━━━ DATA SHOWN

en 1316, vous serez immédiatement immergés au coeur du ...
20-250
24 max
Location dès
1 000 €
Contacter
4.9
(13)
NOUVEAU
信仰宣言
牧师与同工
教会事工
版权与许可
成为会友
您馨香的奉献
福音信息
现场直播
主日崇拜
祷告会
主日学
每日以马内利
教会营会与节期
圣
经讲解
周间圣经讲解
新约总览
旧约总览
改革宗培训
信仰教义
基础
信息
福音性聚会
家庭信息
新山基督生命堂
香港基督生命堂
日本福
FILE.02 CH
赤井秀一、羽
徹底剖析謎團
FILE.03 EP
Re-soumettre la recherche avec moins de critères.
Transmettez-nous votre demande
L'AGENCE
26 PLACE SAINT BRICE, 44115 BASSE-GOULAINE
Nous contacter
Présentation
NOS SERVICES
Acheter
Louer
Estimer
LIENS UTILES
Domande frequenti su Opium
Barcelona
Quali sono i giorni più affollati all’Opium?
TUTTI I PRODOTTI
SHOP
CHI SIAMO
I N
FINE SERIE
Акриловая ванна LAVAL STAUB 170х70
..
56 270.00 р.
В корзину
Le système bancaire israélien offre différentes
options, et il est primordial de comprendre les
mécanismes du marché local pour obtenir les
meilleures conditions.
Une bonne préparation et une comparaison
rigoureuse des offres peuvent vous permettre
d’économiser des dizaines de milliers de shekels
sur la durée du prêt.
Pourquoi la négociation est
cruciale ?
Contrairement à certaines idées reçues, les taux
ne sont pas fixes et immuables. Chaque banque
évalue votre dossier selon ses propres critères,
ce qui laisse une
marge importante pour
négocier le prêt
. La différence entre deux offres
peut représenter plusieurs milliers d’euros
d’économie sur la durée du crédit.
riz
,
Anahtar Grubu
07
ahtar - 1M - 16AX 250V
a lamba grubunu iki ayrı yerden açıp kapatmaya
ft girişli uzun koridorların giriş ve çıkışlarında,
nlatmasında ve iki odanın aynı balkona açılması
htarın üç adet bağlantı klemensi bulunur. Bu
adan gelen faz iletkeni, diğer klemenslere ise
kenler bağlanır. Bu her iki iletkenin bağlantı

━━━━━━

INSTRUCTION | Return all lines in the data that include the word "milliers".

ANSWER SECTION |
d’économiser des dizaines de milliers de shekels
peut représenter plusieurs milliers d’euros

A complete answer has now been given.